Christ is telling us to go into our rooms to pray, which is what we do before bedtime. Does it mean that we should not pray in Church? Of course not! He had just warned us in a sentence before this that we are not to pray like hypocrites, who enjoy being seen at prayer by others. Jesus never liked spiritual showoffs, and He doesn’t want anyone called by His name to be like them. Private prayer and congregational prayer are complimentary. When you present yourself at the liturgy, you bring with you the soul you are honing and shaping by your daily personal prayers. Christ Jesus is there with you in the stillness of your privacy, and He greets you along with your sisters and brothers in faith who gather together to be with Him in Church.

He means that in order to tune our souls into the Holy Spirit, we are to shut out all distractions. We have five portals on our bodies that cause disturbances, if we allow them to dominate our inner selves: Prayer time is not for listening to music, watching television, eating, or such. Prayer demands concentration. We must take charge of our thoughts, which is not a simple matter. Even during the holy liturgy we are invited to “Lay aside all earthly cares” at one point, and be like the cherubs fixed on nothing but the awareness of the Father. Here is a challenge for us all.

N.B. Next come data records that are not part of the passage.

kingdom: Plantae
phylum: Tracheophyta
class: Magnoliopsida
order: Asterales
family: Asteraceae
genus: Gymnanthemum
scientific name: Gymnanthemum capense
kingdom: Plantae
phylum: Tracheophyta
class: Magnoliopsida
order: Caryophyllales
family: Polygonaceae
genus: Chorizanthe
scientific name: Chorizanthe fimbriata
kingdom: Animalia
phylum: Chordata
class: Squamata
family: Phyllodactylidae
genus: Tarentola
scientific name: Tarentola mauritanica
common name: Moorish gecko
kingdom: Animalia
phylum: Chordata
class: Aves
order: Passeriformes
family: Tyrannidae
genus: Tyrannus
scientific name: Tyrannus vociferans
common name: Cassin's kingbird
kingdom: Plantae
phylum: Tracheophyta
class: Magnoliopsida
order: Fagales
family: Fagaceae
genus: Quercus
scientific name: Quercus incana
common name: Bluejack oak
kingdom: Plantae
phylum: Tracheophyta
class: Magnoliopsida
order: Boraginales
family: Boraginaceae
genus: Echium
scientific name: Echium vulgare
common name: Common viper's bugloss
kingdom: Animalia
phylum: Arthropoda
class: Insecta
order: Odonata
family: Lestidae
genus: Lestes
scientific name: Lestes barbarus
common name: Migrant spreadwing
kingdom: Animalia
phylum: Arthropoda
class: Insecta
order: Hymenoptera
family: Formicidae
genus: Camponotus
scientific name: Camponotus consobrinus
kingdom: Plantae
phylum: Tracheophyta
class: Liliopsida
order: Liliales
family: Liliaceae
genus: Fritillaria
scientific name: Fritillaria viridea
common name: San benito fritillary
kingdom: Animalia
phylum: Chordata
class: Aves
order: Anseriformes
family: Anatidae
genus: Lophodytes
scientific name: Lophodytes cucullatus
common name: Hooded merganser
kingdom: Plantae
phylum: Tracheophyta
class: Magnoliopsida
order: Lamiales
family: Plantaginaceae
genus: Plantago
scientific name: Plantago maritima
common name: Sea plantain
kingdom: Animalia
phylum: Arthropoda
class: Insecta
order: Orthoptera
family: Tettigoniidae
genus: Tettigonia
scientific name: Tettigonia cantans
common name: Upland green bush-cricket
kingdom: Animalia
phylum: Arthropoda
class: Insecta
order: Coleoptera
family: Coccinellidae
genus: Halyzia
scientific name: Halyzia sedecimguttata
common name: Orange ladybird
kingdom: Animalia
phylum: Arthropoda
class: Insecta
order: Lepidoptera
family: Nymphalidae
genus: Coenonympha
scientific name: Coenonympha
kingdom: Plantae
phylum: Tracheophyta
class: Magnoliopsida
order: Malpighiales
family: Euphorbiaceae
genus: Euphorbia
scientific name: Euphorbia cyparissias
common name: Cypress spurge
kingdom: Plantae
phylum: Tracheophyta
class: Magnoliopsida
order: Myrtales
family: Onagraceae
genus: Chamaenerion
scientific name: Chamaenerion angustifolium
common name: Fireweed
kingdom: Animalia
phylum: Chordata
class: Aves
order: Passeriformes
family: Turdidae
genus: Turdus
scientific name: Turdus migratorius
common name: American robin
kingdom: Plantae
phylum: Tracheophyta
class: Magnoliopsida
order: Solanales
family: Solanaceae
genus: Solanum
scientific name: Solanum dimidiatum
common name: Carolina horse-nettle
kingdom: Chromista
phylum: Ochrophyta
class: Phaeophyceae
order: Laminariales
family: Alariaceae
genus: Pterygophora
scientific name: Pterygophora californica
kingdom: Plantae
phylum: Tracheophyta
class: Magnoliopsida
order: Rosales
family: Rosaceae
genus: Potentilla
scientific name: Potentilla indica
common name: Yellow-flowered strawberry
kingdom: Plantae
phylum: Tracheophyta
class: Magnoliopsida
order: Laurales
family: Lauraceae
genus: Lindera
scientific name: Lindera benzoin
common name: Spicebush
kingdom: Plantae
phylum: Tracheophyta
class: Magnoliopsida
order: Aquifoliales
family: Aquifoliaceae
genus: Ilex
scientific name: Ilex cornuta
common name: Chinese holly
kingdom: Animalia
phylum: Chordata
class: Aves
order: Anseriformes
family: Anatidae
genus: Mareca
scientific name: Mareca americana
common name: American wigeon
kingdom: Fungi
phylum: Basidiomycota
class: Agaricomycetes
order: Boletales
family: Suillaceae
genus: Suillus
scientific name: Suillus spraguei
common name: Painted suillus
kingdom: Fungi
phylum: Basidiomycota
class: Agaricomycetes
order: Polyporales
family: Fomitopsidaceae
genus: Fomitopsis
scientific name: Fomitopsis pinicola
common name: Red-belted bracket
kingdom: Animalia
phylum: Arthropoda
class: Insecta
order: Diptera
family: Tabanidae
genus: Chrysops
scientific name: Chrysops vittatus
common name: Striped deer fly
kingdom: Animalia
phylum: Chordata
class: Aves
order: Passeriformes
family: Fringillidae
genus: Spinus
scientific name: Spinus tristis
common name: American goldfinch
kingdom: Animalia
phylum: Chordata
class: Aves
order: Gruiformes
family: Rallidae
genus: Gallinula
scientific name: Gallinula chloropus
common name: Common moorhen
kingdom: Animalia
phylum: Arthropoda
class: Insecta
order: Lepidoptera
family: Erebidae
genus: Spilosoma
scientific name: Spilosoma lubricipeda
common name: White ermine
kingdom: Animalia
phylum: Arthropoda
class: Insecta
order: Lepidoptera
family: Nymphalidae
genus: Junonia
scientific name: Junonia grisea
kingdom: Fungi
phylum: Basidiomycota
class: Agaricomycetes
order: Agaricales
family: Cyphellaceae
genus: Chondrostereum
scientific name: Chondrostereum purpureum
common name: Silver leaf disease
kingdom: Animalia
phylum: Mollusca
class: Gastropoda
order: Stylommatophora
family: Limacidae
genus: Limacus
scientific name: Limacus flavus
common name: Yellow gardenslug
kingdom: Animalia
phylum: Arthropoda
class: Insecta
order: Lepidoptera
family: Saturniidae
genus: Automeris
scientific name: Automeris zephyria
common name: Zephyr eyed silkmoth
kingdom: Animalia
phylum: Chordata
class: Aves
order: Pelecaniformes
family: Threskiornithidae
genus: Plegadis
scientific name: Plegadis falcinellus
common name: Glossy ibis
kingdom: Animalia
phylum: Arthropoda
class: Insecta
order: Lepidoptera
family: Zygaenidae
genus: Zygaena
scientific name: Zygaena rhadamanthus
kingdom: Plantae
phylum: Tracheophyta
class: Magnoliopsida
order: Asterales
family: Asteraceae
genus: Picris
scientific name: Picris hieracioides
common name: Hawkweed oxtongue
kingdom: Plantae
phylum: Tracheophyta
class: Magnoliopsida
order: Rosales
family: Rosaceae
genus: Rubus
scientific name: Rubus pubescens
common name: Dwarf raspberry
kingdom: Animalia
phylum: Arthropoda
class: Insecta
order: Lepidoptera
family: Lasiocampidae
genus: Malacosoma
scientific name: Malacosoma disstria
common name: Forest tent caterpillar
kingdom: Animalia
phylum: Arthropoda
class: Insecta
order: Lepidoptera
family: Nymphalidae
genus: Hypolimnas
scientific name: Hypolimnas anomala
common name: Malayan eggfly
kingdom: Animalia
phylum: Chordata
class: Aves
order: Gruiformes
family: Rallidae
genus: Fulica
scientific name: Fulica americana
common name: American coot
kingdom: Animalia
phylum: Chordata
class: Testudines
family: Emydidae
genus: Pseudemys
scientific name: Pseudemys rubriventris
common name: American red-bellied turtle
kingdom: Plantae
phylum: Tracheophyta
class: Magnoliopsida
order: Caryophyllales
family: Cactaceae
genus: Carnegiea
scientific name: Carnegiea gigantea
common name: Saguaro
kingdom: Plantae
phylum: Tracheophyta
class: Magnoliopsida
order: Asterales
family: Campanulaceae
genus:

Another prayer test comes from St. Paul: “Rejoice always, pray without ceasing, give thanks in all circumstances; for this is the will of God…” (I Thessalonians 5:17). Let happiness be your constant attitude. It can happen only if you grow spiritually to the heights where you will be able to “give thanks in all circumstances.” Everything that happens to us is a potential lesson. Life teaches us to endure suffering and crush pride, to pray for grace when difficulties arise, and to accept each moment of life as a precious gift from the Lord.

For that we thank Father, Son, and Holy Spirit by praying without ceasing. This is possible only when our minds are ever with the Lord. You say that’s impossible? I say: Have you never been in love? Remember how the object of your affection was indeed an obsession—you thought of nobody else—where she was, what she was thinking of, or doing, or how she looked at the moment. Remember? So it is with the Lord when you develop a God-consciousness. Prayer is constant communication with the Source of your life. Prayer is like the strings supporting the marionette.

When you develop this blessed habit, you will be able to drive away every evil thought. With the Lord as your constant companion, you will do your utmost to prevent Him from exposure to lust, pride, anger, and even the lesser sins, like frustration and discouragement. Rather than ask: What would Jesus do, you will know instinctively, or rather by the grace of the Holy Spirit what you should do in His name, and in His constant presence within your soul.

Mental prayer, for that is what it is, will warm your soul in such a way that you will take notice of its heat, and feel yourself grow cold when you lose it. You will walk in the light of the Spirit of God, and a glow will radiate from your heart and whole self. You will be like the blessed patriarchs and prophets of the Bible who “walked with God” while on earth, understanding who you are in the mind of the Lord Almighty.